Schaeffer sabe que as vitórias na Ciência não são imediatas. “Isso é produto, no meu caso pelo menos, de um investimento de mais de 20 anos”, se emociona Scheaffer. O professor faz questão de pontuar que ter um trabalho reconhecido mundialmente é muito importante para o Brasil, para a UFRJ, para a Coppe e para o seu grupo de pesquisa. A conquista chama atenção para a competência dos cientistas brasileiros. Ao final, o professor brinca: “Os IMPs são como menus de opções. E dentro desse menu, um dos pratos principais foi preparado aqui pela cozinha da Coppe”.

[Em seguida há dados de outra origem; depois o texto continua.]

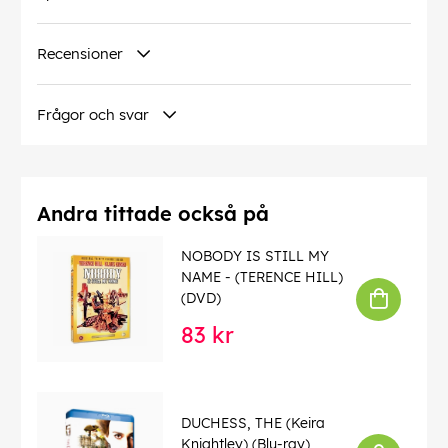
Recensioner
Frågor och svar
Andra tittade också på
NOBODY IS STILL MY
NAME - (TERENCE HILL)
(DVD)
83 kr
DUCHESS, THE (Keira
Knightley) (Blu-ray)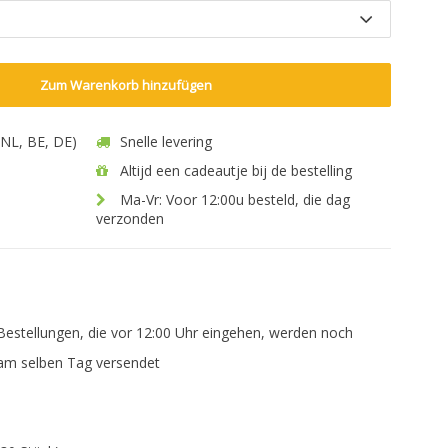
Zum Warenkorb hinzufügen
 (NL, BE, DE)
Snelle levering
Altijd een cadeautje bij de bestelling
Ma-Vr: Voor 12:00u besteld, die dag
verzonden
Bestellungen, die vor 12:00 Uhr eingehen, werden noch
am selben Tag versendet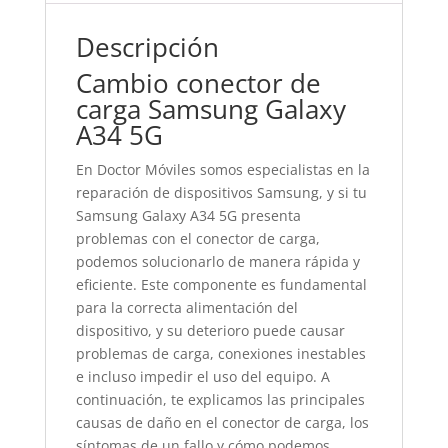
Descripción
Cambio conector de
carga Samsung Galaxy
A34 5G
En Doctor Móviles somos especialistas en la
reparación de dispositivos Samsung, y si tu
Samsung Galaxy A34 5G presenta
problemas con el conector de carga,
podemos solucionarlo de manera rápida y
eficiente. Este componente es fundamental
para la correcta alimentación del
dispositivo, y su deterioro puede causar
problemas de carga, conexiones inestables
e incluso impedir el uso del equipo. A
continuación, te explicamos las principales
causas de daño en el conector de carga, los
síntomas de un fallo y cómo podemos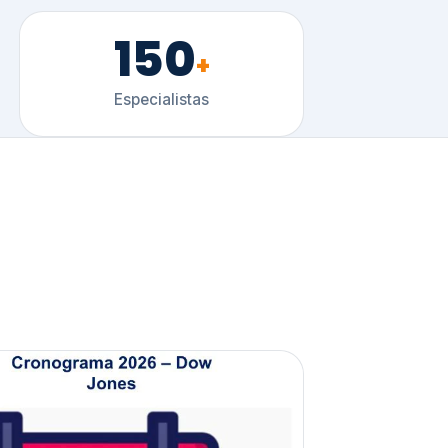
150
+
Especialistas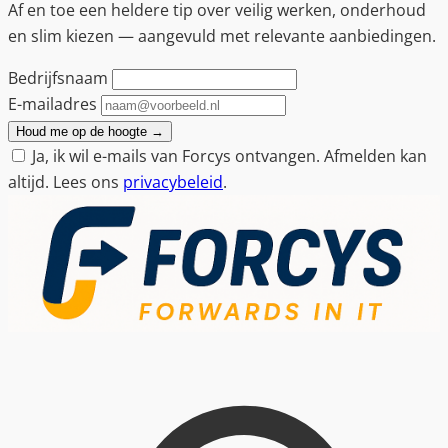
Af en toe een heldere tip over veilig werken, onderhoud
en slim kiezen — aangevuld met relevante aanbiedingen.
Bedrijfsnaam
E-mailadres
Houd me op de hoogte
→
Ja, ik wil e-mails van Forcys ontvangen. Afmelden kan
altijd. Lees ons
privacybeleid
.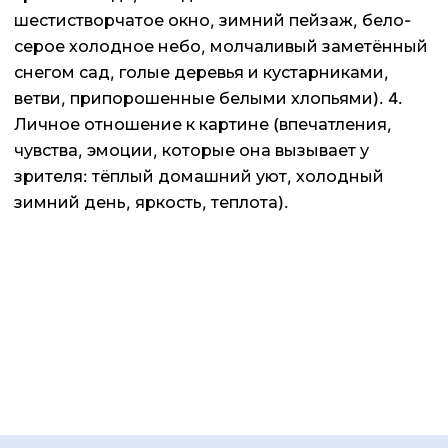
шестистворчатое окно, зимний пейзаж, бело-
серое холодное небо, молчаливый заметённый
снегом сад, голые деревья и кустарниками,
ветви, припорошенные белыми хлопьями). 4.
Личное отношение к картине (впечатления,
чувства, эмоции, которые она вызывает у
зрителя: тёплый домашний уют, холодный
зимний день, яркость, теплота).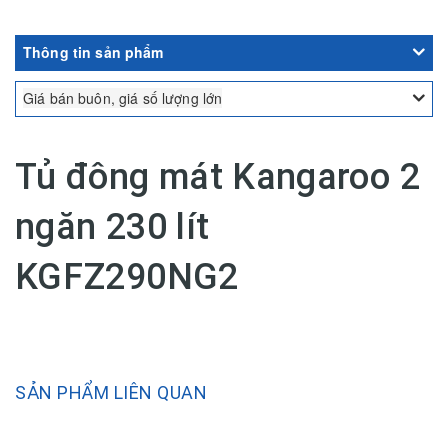
Thông tin sản phẩm
Giá bán buôn, giá số lượng lớn
Tủ đông mát Kangaroo 2
ngăn 230 lít
KGFZ290NG2
SẢN PHẨM LIÊN QUAN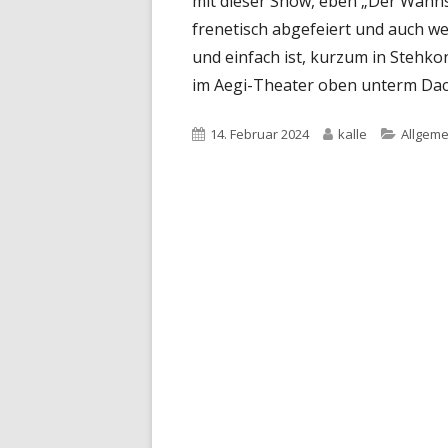
mit dieser Show, eben „Der Wahns
frenetisch abgefeiert und auch we
und einfach ist, kurzum in Stehkon
im Aegi-Theater oben unterm Dac
Veröffentlicht
Autor
Kategor
14. Februar 2024
kalle
Allgeme
am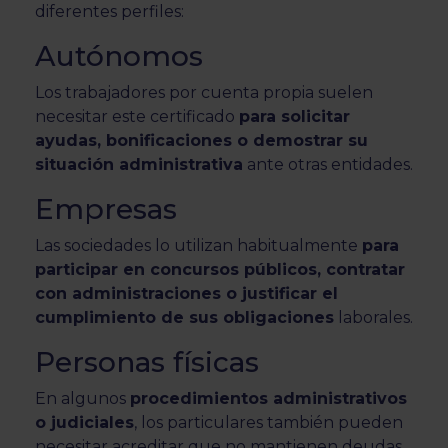
diferentes perfiles:
Autónomos
Los trabajadores por cuenta propia suelen
necesitar este certificado
para solicitar
ayudas, bonificaciones o demostrar su
situación administrativa
ante otras entidades.
Empresas
Las sociedades lo utilizan habitualmente
para
participar en concursos públicos, contratar
con administraciones o justificar el
cumplimiento de sus obligaciones
laborales.
Personas físicas
En algunos
procedimientos administrativos
o judiciales
, los particulares también pueden
necesitar acreditar que no mantienen deudas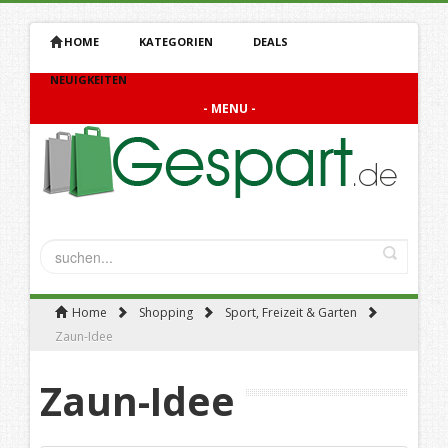
HOME
KATEGORIEN
DEALS
NEUIGKEITEN
- MENU -
Home
Shopping
Sport, Freizeit & Garten
Zaun-Idee
Zaun-Idee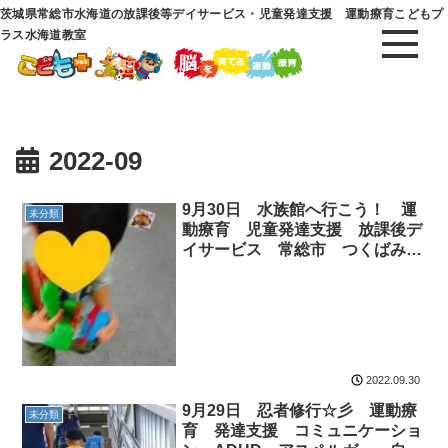
茨城県常総市水海道の放課後等デイサービス・児童発達支援 運動療育こどもプ
ラス水海道教室
2022-09
9月30日 水族館へ行こう！ 運
未分類
動療育 児童発達支援 放課後デ
イサービス 常総市 つくばみら
い市 守谷市 坂東市
2022.09.30
9月29日 忍者修行☆彡 運動療
未分類
育 発達支援 コミュニケーショ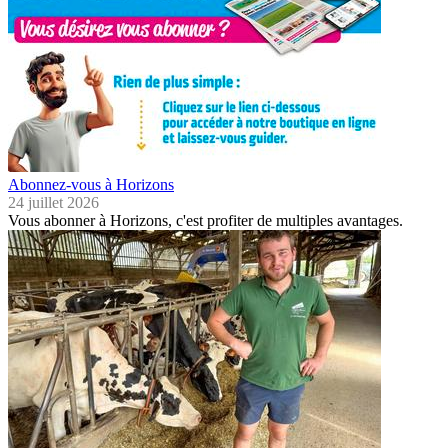
Abonnez-vous à Horizons
24 juillet 2026
Vous abonner à Horizons, c'est profiter de multiples avantages.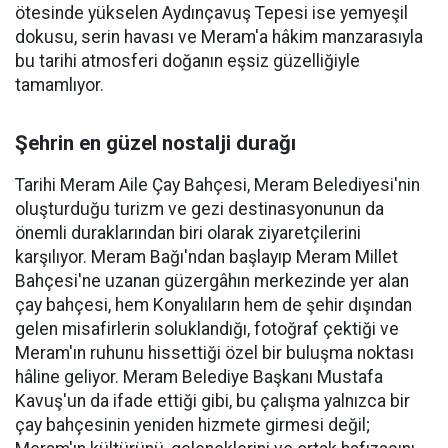
ötesinde yükselen Aydınçavuş Tepesi ise yemyeşil
dokusu, serin havası ve Meram'a hâkim manzarasıyla
bu tarihi atmosferi doğanın eşsiz güzelliğiyle
tamamlıyor.
Şehrin en güzel nostalji durağı
Tarihi Meram Aile Çay Bahçesi, Meram Belediyesi'nin
oluşturduğu turizm ve gezi destinasyonunun da
önemli duraklarından biri olarak ziyaretçilerini
karşılıyor. Meram Bağı'ndan başlayıp Meram Millet
Bahçesi'ne uzanan güzergâhın merkezinde yer alan
çay bahçesi, hem Konyalıların hem de şehir dışından
gelen misafirlerin soluklandığı, fotoğraf çektiği ve
Meram'ın ruhunu hissettiği özel bir buluşma noktası
hâline geliyor. Meram Belediye Başkanı Mustafa
Kavuş'un da ifade ettiği gibi, bu çalışma yalnızca bir
çay bahçesinin yeniden hizmete girmesi değil;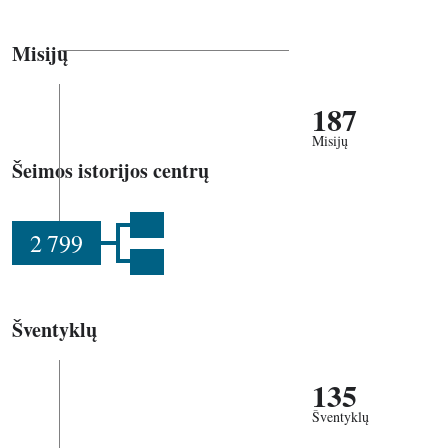
Misijų
187
Misijų
Šeimos istorijos centrų
2 799
Šventyklų
135
Šventyklų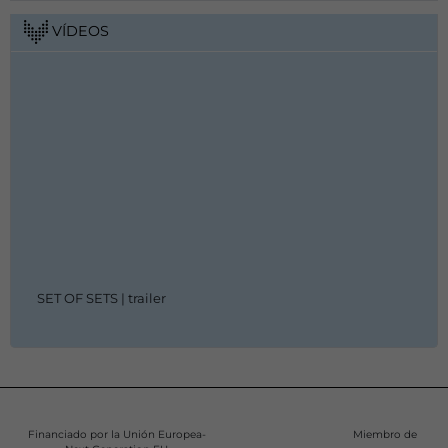
VÍDEOS
SET OF SETS | trailer
Financiado por la Unión Europea-
Miembro de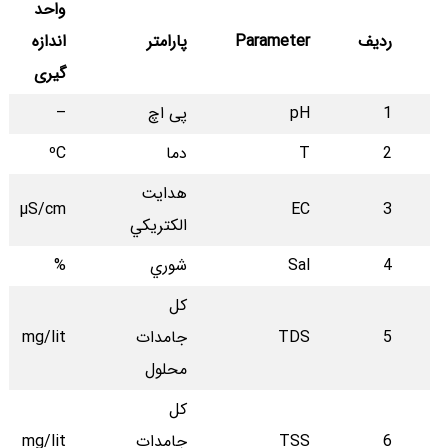
واحد
ردیف
Parameter
پارامتر
اندازه
گیری
1
pH
پی اچ
–
2
T
دما
ºC
هدايت
µS/cm
EC
3
الكتريكي
4
Sal
شوري
%
كل
5
TDS
جامدات
mg/lit
محلول
كل
6
TSS
جامدات
mg/lit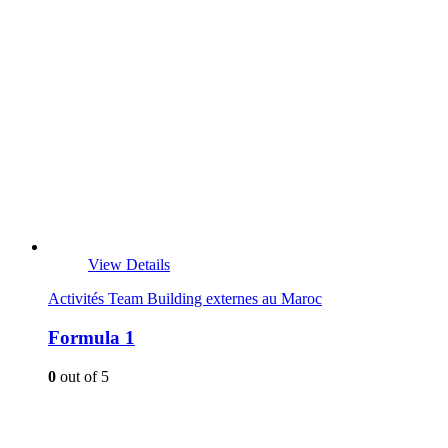
View Details
Activités Team Building externes au Maroc
Formula 1
0
out of 5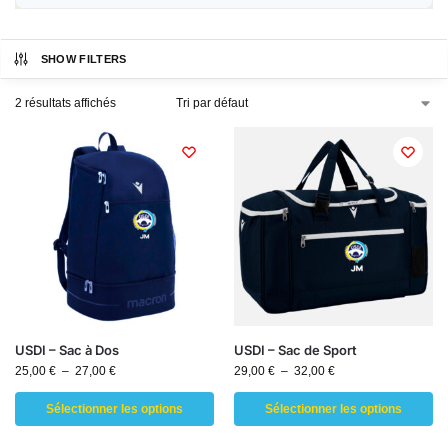
SHOW FILTERS
2 résultats affichés
USDI – Sac à Dos
USDI – Sac de Sport
25,00
€
–
27,00
€
29,00
€
–
32,00
€
Sélectionner les options
Sélectionner les options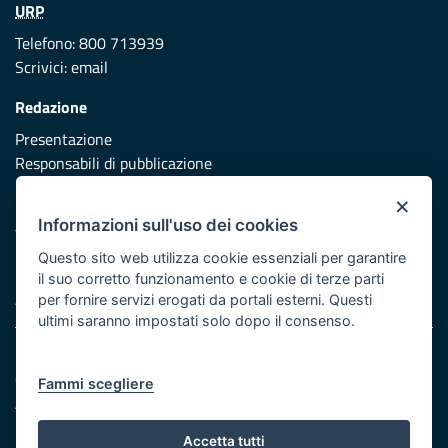
URP
Telefono: 800 713939
Scrivici:
email
Redazione
Presentazione
Responsabili di pubblicazione
×
Protezione civile
Informazioni sull'uso dei cookies
Vai al sito di Protezione Civile Puglia
Questo sito web utilizza cookie essenziali per garantire
Iniziativa finanziata con risorse del POR Puglia 2014/2020 -
il suo corretto funzionamento e cookie di terze parti
Asse XI
per fornire servizi erogati da portali esterni. Questi
ultimi saranno impostati solo dopo il consenso.
Note legali
Cookie e privacy
Fammi scegliere
Atti di notifica
Feed RSS
Accetta tutti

Criado em 1988, o IPCC concentra-se em estudos integrados sobre o clima, para entendê-lo e saber quais caminhos tomar. Seu produto é um relatório estruturado por capítulos. “O consumidor final desse relatório são governos. Teoricamente, essa informação é o que vai pautar as negociações climáticas do mundo nos próximos seis ou sete anos”, explica Schaeffer. “O Acordo de Paris, em 2015, foi 100% baseado no relatório de 2014”.
Para a professora Joana Portugal, o IPCC constrói uma ponte entre governos e Ciência. Enquanto políticos pensam a curto prazo, geralmente visando à reeleição, cientistas trabalham a longo prazo. É nessa lacuna que entram os trabalhos do Painel. “Esses relatórios integram e sintetizam as mensagens-chave que nós temos para oferecer sobre a Ciência do clima para um decisor político de forma útil”, pontua a professora. Em 2017, Joana trabalhou no IPCC, em seu ciclo de relatórios científicos especiais, concentrando-se na captação de gases para redução do efeito estufa a médio prazo, em 2050.
Joana, que é pesquisadora do Laboratório Cenergia, vê como um sinônimo de independência o fato de o Brasil ser o primeiro país em desenvolvimento a integrar os relatórios do IPCC. “Não ficamos dependentes de terceiros, conseguimos internamente trabalhar com modelos globais, que atendem às necessidades do país”, ressalta. “É entender o papel do Brasil no mundo e qual é o papel do mundo no Brasil”.
Suzana Kahn, vice-diretora da Coppe, credita o papel de destaque do Brasil na elaboração de cenários globais de mitigação a muitos anos de pesquisa na área. Ex-secretária de Mudanças Climáticas e Qualidade Ambiental do Ministério do Meio Ambiente (2008-2010), a professora lembra que a Coppe vem há muito tempo atuando ativamente nos debates políticos e científicos sobre o tema, incluindo a participação na elaboração dos relatórios do Painel Brasileiro de Mudanças Climáticas, o PBMC, do qual ela é presidente do Comitê Científico. “Nos dá a legitimidade junto a todos os países para debater o tema de igual para igual”, argumenta.